The 21st Cavalry Brigade began on July 14, 1984, as the AH-64 Task Force (a part of the 6th Cavalry Brigade) to train and equip pilots with the new AH-64 Apache attack helicopter. On January 15, 1985, the task force became the Apache Fielding Brigade and the unit continued their previous mission outside of the 6th Cavalry Brigade. On August 21, 1986, the unit became the Apache Training Brigade. Their first commander was Col. Malvin Handy. Col. Handy and his new unit, trained the first eight Apache battalions in the US Army. In 1992, the brigade became the US Army Combat Aviation Training Brigade and added OH-58D Kiowa helicopters to their mission. Finally in 1996, the brigade became the 21st Cavalry Brigade (Air Combat) and deployed the new AH-64D Longbow version of the Apache. In April 2015 the unit was deactivated under its final commander, Col. John White.

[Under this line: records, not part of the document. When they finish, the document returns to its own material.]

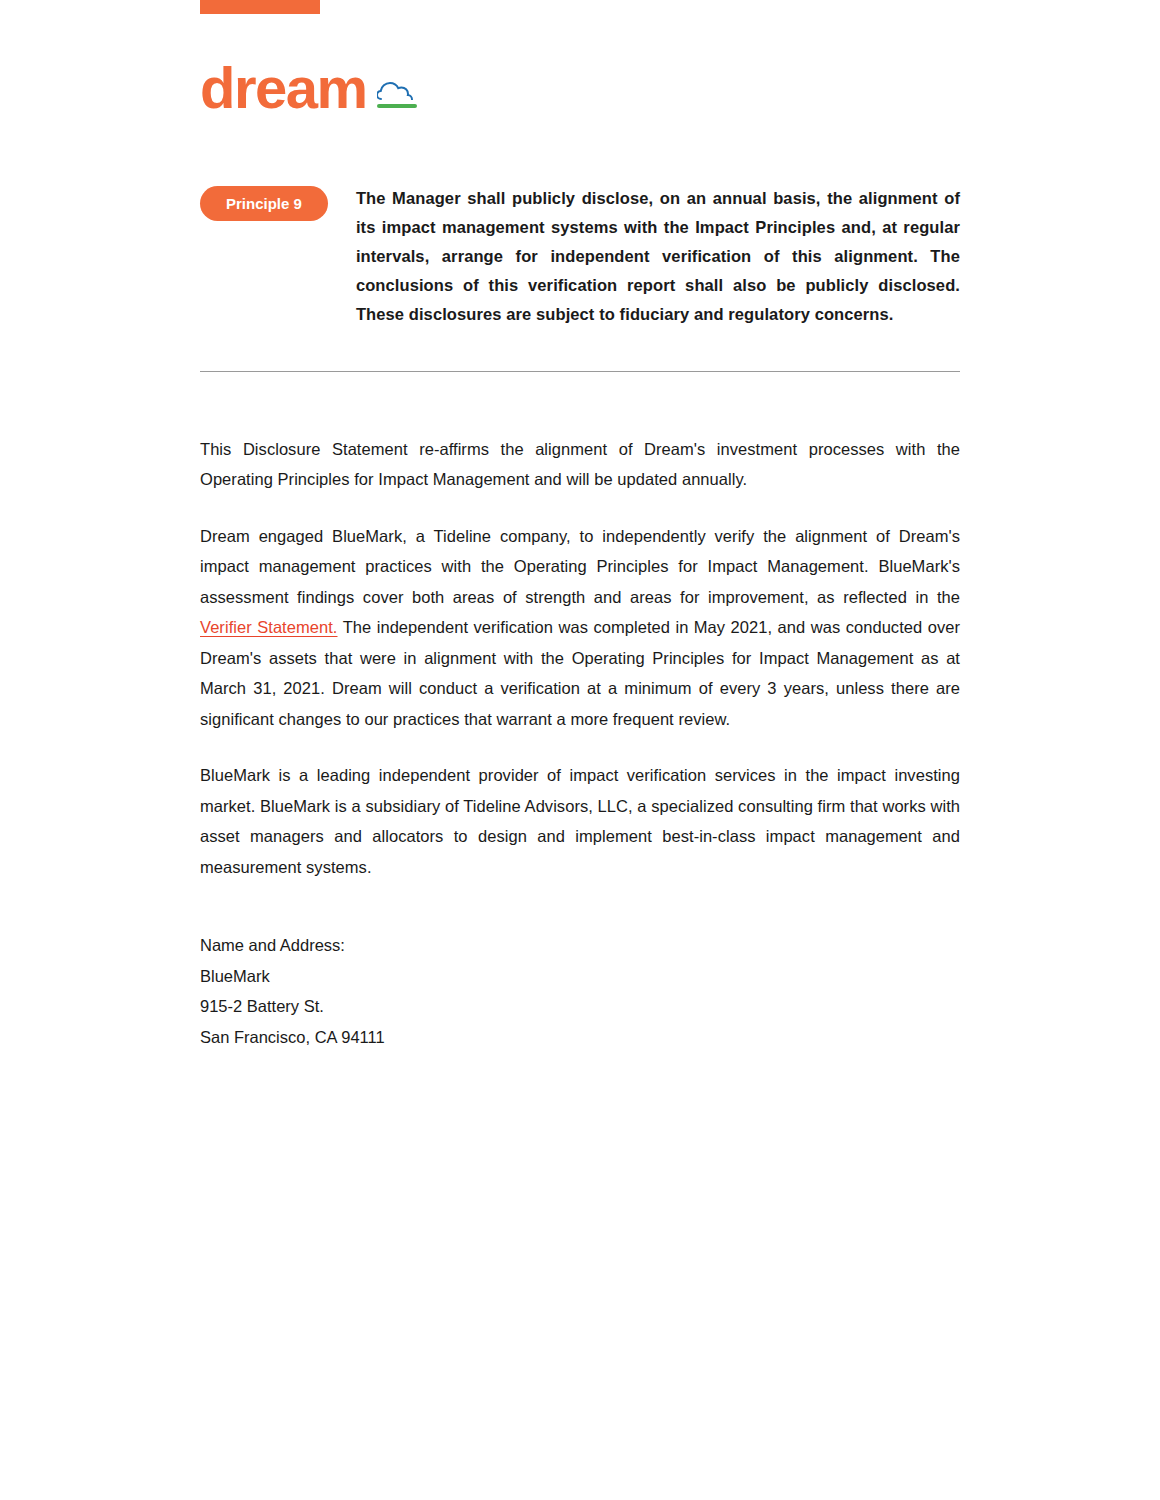dream
Principle 9
The Manager shall publicly disclose, on an annual basis, the alignment of its impact management systems with the Impact Principles and, at regular intervals, arrange for independent verification of this alignment. The conclusions of this verification report shall also be publicly disclosed. These disclosures are subject to fiduciary and regulatory concerns.
This Disclosure Statement re-affirms the alignment of Dream's investment processes with the Operating Principles for Impact Management and will be updated annually.
Dream engaged BlueMark, a Tideline company, to independently verify the alignment of Dream's impact management practices with the Operating Principles for Impact Management. BlueMark's assessment findings cover both areas of strength and areas for improvement, as reflected in the Verifier Statement. The independent verification was completed in May 2021, and was conducted over Dream's assets that were in alignment with the Operating Principles for Impact Management as at March 31, 2021. Dream will conduct a verification at a minimum of every 3 years, unless there are significant changes to our practices that warrant a more frequent review.
BlueMark is a leading independent provider of impact verification services in the impact investing market. BlueMark is a subsidiary of Tideline Advisors, LLC, a specialized consulting firm that works with asset managers and allocators to design and implement best-in-class impact management and measurement systems.
Name and Address:
BlueMark
915-2 Battery St.
San Francisco, CA 94111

Shoulder Sleeve Insignia was a rounded heater shield divided in red and white colors and a black border. On the shield is a gold eagle with wings open in flight. The shoulder sleeve insignia was approved on 11 April 1997.

Distinctive Unit Insignia was a gold and black metal device with a rounded heater shield divided red and blue with a gold cavalry saber on the dividing line. Above is the gold eagle and below a white star with a gold border. Below is a black scroll with the motto "Impetum Persequi" (to continue the attack).